Since pancakes are universally loved, we thought we’d share out favorite recipes from around campus.
Jim’s Homemade by Hand Pancakes
Food & Water Security Coordinator, Jim Chamberlin thinks it’s better to take your time with your batter and that it’s not too important to be exact.
Chamberlin begins, “I start with four hand fulls of Natural Way Mills Gold N White Flour. Then I add two eggs, a couple capfuls of raw apple cider vinegar, and a couple blobs of melted butter. I pour in milk until I get a consistency of wet cement. Then I let it stand for two to 12 hours.”
I went to the St. Cloud IHOP to research some other famous pancake recipes.
He continues, “Then I make a different mix in a separate bowl made of one hand full of raw cane sugar and two big pinches of baking powder (without any aluminum phosphate). I then add it to the flour mixture, folding it in lightly.”
Then comes the fun part.
“I pour onto a well-buttered cast-iron skillet (but bacon grease works as well) and cook until bubbles form. Flip ’em and cook until brown.”
Jim harvests and boils his own maple syrup from trees tapped on his farm outside of Brainerd.
“I serve my pancakes with real maple syrup (and more butter), but the rule at our house is that you can take as much maple syrup as you want, but don’t you dare leave any on your plate!”
Allison’s Old Time Recipe
Garden Assistant, Allison Rian shares her favorite pancake recipe, a whole wheat grain affair from King Arthur Flour. She, goes on to share what she learned from a cook from the famous Mickey’s Diner down in St. Paul.
Mickey’s Diner is legendary.
“My husband and I sat at the bar at Mickey’s Diner one evening waiting for a show to start at the Fitz[gerald Theater]. The cook was making blueberry pancakes on the griddle directly behind the bar, and we started talking.
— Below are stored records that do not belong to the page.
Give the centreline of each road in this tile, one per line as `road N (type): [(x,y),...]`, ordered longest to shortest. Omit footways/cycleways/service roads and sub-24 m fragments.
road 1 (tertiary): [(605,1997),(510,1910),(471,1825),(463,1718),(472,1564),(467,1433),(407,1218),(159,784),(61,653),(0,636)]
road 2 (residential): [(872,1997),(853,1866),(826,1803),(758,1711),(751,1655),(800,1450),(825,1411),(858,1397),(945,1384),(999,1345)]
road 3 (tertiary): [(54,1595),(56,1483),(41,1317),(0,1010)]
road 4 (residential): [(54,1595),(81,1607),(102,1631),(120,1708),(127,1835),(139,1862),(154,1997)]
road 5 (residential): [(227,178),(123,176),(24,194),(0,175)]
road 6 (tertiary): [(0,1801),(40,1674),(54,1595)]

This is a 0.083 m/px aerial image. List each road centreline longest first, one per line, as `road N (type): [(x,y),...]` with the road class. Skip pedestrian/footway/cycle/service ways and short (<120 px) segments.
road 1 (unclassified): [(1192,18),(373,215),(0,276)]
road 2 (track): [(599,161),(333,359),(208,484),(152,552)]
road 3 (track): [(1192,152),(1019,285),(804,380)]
He went on and on about new recipes and old recipes (like pre-World War 2), and he claimed the secret to the best tasting pancakes was to whip the egg whites and fold them into the batter. He gave me a free pancake, and it was delicious!”
Colin’s Lo-Carb Cinnamon Cream Cheese Pancakes
Speaking of eggs, one of my favorite pancake recipes uses cream cheese and eggs, and not much else. Unlike the other delicious recipes on this list, these are considered low-carb but can still taste as good as the others. Thanks to I Breathe, I’m Hungry for the delicious recipe.
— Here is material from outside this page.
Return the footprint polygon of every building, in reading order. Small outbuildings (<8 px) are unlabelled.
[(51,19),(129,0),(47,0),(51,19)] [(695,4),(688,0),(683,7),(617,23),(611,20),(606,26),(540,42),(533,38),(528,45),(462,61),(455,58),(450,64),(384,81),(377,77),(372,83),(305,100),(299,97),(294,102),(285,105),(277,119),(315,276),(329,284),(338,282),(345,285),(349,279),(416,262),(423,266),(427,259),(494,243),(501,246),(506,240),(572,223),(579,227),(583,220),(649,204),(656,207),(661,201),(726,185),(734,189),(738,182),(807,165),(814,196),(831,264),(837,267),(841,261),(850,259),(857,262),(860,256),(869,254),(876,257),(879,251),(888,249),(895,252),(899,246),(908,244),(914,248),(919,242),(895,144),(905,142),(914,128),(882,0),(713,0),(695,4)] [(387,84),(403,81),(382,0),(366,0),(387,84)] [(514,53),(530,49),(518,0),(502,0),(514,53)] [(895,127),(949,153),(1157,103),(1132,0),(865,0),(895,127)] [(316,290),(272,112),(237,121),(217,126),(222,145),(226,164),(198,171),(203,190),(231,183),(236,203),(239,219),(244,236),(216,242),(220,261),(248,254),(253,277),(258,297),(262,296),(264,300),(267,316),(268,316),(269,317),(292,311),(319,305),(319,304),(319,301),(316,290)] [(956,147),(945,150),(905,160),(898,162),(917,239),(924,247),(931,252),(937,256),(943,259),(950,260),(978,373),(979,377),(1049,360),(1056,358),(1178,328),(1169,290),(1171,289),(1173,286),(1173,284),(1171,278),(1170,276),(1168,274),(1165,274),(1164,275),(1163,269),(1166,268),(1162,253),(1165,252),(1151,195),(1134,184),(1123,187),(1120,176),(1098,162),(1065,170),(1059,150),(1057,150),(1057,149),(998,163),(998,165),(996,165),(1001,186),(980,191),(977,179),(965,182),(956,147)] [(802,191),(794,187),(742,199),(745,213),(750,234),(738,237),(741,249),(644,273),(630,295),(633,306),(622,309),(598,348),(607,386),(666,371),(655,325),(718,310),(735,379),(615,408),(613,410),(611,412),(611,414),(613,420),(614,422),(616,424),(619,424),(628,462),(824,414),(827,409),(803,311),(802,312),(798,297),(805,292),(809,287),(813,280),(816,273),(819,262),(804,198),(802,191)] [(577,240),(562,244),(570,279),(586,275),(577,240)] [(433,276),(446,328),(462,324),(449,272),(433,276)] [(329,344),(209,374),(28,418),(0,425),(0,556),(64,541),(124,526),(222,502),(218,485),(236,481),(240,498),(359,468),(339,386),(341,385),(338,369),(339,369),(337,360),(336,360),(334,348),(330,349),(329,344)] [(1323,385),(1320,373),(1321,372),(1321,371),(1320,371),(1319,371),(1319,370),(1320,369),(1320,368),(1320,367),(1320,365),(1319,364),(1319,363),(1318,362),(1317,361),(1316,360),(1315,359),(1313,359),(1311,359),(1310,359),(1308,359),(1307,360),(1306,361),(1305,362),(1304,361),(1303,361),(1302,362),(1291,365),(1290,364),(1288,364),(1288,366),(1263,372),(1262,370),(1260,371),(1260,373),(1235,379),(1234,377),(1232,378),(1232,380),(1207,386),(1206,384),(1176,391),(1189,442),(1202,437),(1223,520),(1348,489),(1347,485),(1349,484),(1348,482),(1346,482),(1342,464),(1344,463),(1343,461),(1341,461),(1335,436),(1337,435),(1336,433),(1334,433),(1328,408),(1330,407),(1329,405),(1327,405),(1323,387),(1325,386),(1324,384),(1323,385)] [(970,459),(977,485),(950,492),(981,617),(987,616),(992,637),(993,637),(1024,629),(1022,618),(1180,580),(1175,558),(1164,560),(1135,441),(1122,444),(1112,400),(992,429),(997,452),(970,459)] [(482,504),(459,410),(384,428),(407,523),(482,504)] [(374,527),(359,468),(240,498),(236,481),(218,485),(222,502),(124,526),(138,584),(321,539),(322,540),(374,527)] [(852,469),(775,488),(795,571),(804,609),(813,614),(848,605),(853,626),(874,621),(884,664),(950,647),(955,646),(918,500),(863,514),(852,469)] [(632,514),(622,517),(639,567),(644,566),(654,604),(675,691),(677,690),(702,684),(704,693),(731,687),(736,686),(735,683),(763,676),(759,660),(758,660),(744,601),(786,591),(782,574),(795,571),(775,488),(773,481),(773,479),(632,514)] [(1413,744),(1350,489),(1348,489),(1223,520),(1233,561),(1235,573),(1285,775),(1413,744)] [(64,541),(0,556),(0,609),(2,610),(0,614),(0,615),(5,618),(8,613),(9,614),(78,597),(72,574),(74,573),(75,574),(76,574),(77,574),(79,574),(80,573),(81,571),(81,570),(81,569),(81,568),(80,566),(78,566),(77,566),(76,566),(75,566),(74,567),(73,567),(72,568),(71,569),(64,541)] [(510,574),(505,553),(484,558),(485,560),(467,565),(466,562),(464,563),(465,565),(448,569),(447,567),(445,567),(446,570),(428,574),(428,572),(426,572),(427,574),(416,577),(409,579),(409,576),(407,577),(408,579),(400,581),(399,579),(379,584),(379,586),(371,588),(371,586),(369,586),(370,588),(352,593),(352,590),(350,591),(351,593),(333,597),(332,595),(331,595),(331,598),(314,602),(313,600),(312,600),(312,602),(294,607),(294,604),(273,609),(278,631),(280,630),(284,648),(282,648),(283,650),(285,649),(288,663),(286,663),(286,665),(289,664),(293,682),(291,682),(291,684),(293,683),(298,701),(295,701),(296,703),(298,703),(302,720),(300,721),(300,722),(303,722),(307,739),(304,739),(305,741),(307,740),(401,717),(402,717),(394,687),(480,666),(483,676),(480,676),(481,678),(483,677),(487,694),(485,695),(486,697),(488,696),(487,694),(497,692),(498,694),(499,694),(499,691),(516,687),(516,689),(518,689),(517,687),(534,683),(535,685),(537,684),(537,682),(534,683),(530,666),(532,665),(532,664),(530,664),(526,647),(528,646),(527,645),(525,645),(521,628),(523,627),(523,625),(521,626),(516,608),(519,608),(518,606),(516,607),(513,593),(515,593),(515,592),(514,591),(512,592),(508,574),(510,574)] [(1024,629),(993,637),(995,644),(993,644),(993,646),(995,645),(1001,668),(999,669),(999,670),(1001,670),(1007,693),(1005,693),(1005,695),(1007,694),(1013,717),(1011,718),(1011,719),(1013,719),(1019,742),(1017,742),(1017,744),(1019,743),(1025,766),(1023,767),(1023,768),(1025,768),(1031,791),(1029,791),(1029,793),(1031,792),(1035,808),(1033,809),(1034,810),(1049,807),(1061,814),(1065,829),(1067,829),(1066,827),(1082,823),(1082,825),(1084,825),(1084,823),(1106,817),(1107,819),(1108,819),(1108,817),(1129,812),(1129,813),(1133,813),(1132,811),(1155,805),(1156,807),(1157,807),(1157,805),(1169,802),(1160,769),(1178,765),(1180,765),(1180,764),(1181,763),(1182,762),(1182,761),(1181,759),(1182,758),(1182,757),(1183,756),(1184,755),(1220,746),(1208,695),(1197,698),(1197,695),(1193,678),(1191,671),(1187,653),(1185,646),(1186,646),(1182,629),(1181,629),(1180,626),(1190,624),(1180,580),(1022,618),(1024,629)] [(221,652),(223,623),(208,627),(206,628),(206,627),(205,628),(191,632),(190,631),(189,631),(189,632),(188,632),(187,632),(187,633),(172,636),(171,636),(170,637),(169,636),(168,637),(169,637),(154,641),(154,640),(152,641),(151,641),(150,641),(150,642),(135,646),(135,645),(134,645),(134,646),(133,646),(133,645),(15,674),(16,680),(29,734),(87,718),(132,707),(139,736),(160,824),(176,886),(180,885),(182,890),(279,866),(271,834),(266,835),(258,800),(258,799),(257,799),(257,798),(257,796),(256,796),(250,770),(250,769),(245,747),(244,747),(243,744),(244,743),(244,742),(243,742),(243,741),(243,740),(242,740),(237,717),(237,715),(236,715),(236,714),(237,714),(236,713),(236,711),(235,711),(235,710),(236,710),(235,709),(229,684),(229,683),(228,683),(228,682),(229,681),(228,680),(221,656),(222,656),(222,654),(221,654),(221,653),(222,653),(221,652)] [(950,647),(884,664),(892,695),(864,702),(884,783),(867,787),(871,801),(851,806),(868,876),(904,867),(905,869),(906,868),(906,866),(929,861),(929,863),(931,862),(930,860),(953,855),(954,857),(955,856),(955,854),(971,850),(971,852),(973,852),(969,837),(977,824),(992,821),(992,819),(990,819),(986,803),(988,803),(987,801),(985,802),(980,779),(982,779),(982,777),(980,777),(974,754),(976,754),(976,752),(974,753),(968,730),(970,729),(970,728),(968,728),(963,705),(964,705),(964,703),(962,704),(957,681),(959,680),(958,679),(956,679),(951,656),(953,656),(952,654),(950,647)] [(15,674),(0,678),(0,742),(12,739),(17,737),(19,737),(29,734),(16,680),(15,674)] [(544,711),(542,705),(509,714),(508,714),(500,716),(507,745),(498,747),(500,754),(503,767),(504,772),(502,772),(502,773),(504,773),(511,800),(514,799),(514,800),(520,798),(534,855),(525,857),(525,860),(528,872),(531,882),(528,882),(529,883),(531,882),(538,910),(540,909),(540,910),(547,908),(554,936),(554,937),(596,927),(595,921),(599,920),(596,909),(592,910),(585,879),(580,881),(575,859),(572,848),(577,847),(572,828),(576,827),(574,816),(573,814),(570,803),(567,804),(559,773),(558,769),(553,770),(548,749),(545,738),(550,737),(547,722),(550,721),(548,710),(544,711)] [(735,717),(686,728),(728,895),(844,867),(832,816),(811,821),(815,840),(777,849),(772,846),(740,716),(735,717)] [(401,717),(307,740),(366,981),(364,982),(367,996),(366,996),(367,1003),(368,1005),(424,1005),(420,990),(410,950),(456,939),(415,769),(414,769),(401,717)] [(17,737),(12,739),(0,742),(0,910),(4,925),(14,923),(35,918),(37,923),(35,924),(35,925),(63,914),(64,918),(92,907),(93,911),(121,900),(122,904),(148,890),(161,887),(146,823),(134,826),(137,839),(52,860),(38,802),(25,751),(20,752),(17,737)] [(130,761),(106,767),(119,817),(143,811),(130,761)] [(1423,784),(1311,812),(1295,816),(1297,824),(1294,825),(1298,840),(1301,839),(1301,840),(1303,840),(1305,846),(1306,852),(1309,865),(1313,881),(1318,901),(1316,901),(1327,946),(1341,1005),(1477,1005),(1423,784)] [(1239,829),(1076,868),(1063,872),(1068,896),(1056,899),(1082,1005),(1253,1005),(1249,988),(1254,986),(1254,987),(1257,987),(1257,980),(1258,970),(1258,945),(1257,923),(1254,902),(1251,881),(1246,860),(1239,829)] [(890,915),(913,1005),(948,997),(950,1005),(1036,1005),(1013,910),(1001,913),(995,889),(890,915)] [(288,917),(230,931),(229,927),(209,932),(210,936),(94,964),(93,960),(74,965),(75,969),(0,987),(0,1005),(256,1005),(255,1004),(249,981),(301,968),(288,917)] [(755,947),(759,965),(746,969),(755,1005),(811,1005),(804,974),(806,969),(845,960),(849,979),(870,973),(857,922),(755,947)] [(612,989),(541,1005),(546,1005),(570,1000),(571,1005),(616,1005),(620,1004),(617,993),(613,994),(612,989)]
Mine never look this great, but they sure taste good.
2 oz cream cheese
1tsp sugar substitute
1/2 tsp cinnamon
couple dashes of vanilla extract
Put ingredients in a blender until smooth
Let rest for 2 minutes
Pour 1/4 of the batter into a hot pan greased with butter
Cook for 2 minutes, flip and cook another 1 minute
Repeat with remainder of batter.
Serve with peanut butter or fresh berries. They’re delicious!
Raya’s Whole Wheat Chocolate Chip Pancakes
I had a chance to ask my wife’s sister, Raya, how she makes her pancakes. She hosts a Saturday pancake feed for her large family and invites extended family in on the fun. They’ve been doing this for as long as I can remember, so I wanted to know what made her pancakes so special. Why were family and friends coming back week after week.
Bubbles on the batter is the key to knowing when they’re flippable.
“Of course, the key to good pancakes is knowing when to flip them. You flip them when the bubbles solidify,” she informed me.
8 cups freshly ground whole wheat flour
1/2 cup baking powder
1/2 ground flax seeds
Mix the dry ingredients
Add water until it gently sheets off the spoon
Add 1 cup chocolate chips
Cook on an oiled pan
That’s our favorite pancake recipes. What’s your go to?